PROBLEM TO SOLVE: Your answer must be the line holding "neck: (460, 218)" followed by every later line through the end of the entries, exactly as written.

(Pose estimation data)

────────────────

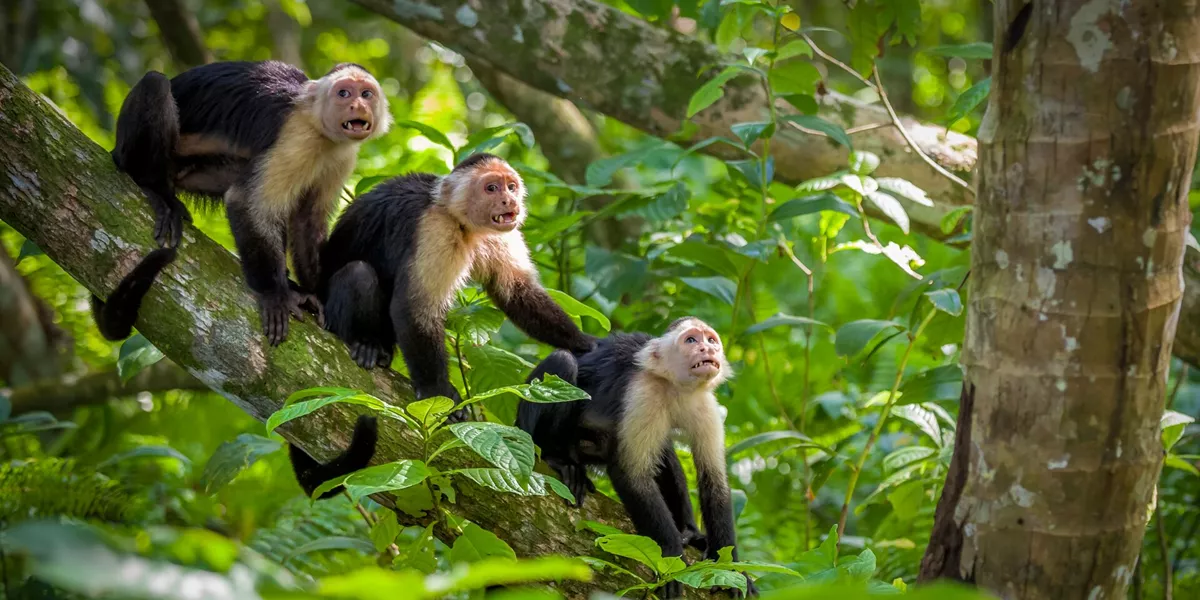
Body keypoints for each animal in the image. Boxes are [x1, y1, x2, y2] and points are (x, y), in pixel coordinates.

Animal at [90, 60, 391, 346]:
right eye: (344, 93)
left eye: (366, 94)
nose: (357, 105)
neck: (321, 129)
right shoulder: (296, 136)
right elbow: (245, 201)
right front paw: (274, 294)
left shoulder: (342, 156)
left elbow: (307, 219)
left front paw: (314, 292)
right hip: (133, 153)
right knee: (156, 84)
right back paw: (152, 187)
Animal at [284, 153, 598, 495]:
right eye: (491, 188)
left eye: (511, 186)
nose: (509, 199)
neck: (460, 218)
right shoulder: (434, 228)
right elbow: (414, 308)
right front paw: (439, 394)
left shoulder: (500, 234)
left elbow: (517, 292)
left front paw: (588, 345)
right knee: (359, 274)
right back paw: (366, 345)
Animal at [515, 317, 758, 598]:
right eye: (691, 340)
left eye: (711, 340)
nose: (707, 349)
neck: (677, 387)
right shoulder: (643, 393)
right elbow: (630, 475)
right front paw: (670, 559)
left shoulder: (705, 405)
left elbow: (714, 482)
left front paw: (731, 570)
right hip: (528, 427)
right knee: (563, 362)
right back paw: (556, 456)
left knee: (664, 452)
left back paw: (688, 531)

────────────────

EXERCISE RESULT:
neck: (460, 218)
right shoulder: (434, 228)
right elbow: (414, 308)
right front paw: (439, 394)
left shoulder: (500, 234)
left elbow: (517, 292)
left front paw: (588, 345)
right knee: (359, 274)
right back paw: (366, 345)
Animal at [515, 317, 758, 598]:
right eye: (691, 340)
left eye: (711, 340)
nose: (707, 349)
neck: (677, 387)
right shoulder: (643, 393)
right elbow: (630, 475)
right front paw: (670, 559)
left shoulder: (705, 405)
left elbow: (714, 482)
left front paw: (731, 570)
right hip: (528, 427)
right knee: (563, 362)
right back paw: (556, 456)
left knee: (664, 452)
left back paw: (688, 531)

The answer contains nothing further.